Depuis plusieurs jours, un vaste mouvement de mobilisation a vu le jour après l’avis favorable et la validation accordés par le Conseil de la concurrence, ouvrant la voie à ce changement. Une orientation catégoriquement rejetée par la grande majorité des pharmaciens, à l’exception de quelques rares voix discordantes qui y voient, au contraire, une opportunité.
Dans l’ensemble, les pharmaciens revendiquent une conception noble de leur activité. Beaucoup considèrent leur métier comme une profession de santé avant tout, proche de celle du médecin. L’arrivée de capitaux étrangers à leur domaine est ainsi perçue comme une intrusion dans leurs officines, risquant de transformer leur vocation en une activité strictement mercantile, éloignée de l’esprit du serment et de la déontologie qui encadrent leur profession.
Pour l’heure, une chose est certaine : les syndicats de pharmaciens, avec à leur tête la Fédération nationale de la profession, se préparent à un long bras de fer avec les pouvoirs publics afin d’obtenir l’abrogation du texte à l’origine de cette controverse. Cette mobilisation devra toutefois être accompagnée de mesures permettant d’éviter de se mettre à dos la population et de pénaliser les patients.
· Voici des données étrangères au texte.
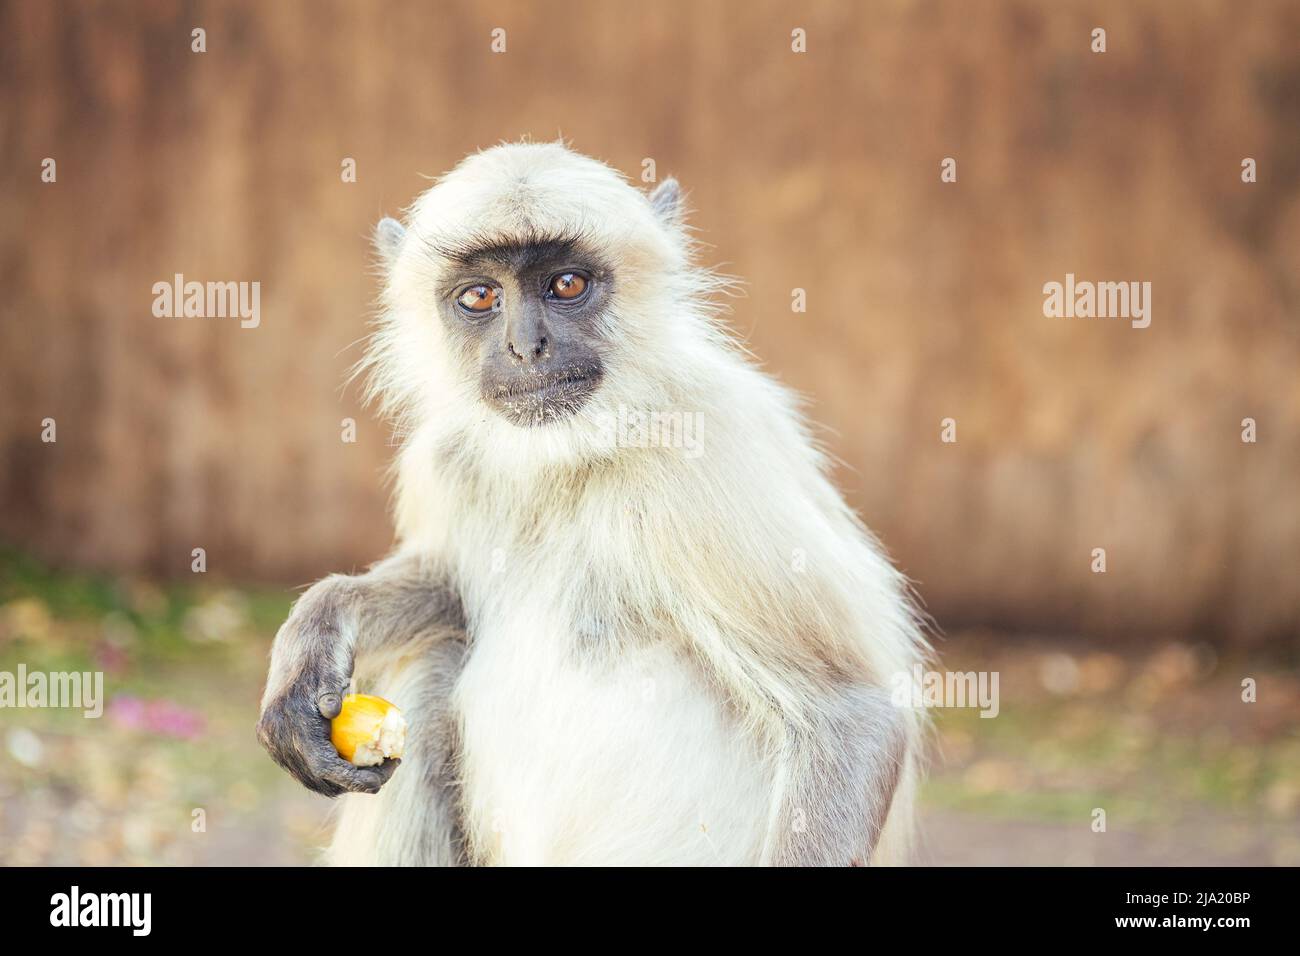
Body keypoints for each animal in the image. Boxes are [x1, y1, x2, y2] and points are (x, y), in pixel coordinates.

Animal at [256, 141, 925, 868]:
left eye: (567, 285)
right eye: (480, 296)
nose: (526, 348)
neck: (572, 454)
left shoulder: (706, 459)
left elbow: (850, 714)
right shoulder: (449, 459)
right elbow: (449, 587)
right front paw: (317, 629)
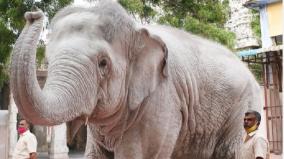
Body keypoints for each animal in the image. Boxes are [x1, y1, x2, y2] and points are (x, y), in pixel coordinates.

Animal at [10, 0, 260, 158]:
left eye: (103, 63)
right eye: (48, 60)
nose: (33, 14)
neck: (137, 29)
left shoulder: (163, 101)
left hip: (241, 109)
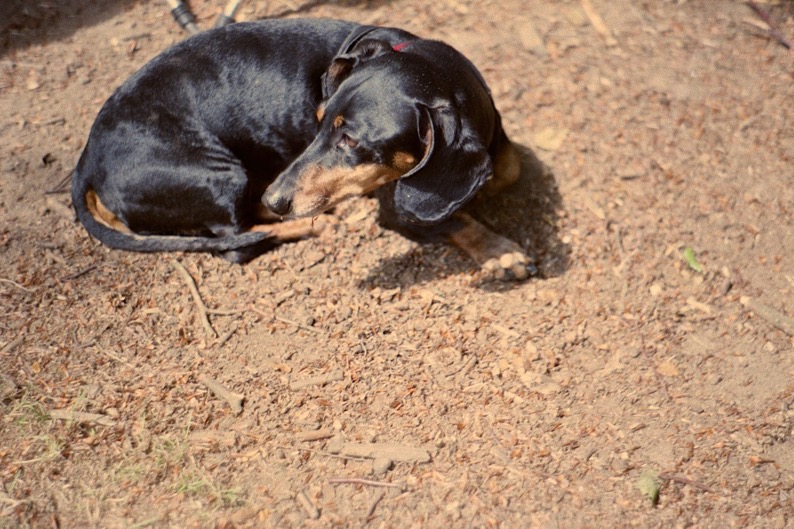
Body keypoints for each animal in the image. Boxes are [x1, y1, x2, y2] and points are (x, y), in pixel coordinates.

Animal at [72, 18, 532, 278]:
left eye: (350, 140)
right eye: (319, 119)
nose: (276, 198)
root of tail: (88, 159)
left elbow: (511, 167)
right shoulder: (401, 211)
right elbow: (456, 220)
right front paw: (501, 253)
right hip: (222, 174)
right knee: (236, 239)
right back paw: (312, 224)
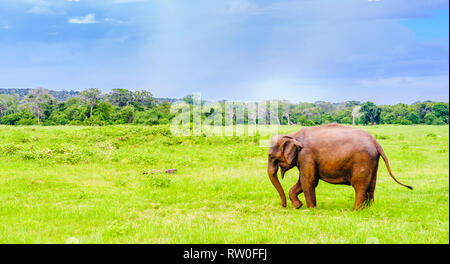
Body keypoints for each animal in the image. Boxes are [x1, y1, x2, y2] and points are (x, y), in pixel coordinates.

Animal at [268, 124, 412, 210]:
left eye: (270, 156)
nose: (284, 206)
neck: (293, 135)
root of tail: (375, 141)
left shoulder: (306, 155)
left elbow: (308, 181)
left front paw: (310, 209)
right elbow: (304, 181)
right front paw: (298, 206)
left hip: (363, 159)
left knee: (359, 184)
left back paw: (356, 211)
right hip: (373, 160)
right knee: (372, 184)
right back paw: (368, 209)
Plusieurs organisations professionnelles envisagent déjà des mouvements de grève à répétition, si nécessaire, pour obtenir l’annulation de cette mesure jugée impopulaire. Les pharmaciens redoutent également que cette réforme n’entraîne, à terme, une hausse du coût du médicament, à contre-courant des promesses gouvernementales visant à en réduire les prix. Pour l’instant, le gouvernement demeure discret face à cette fronde inédite qui agite la profession.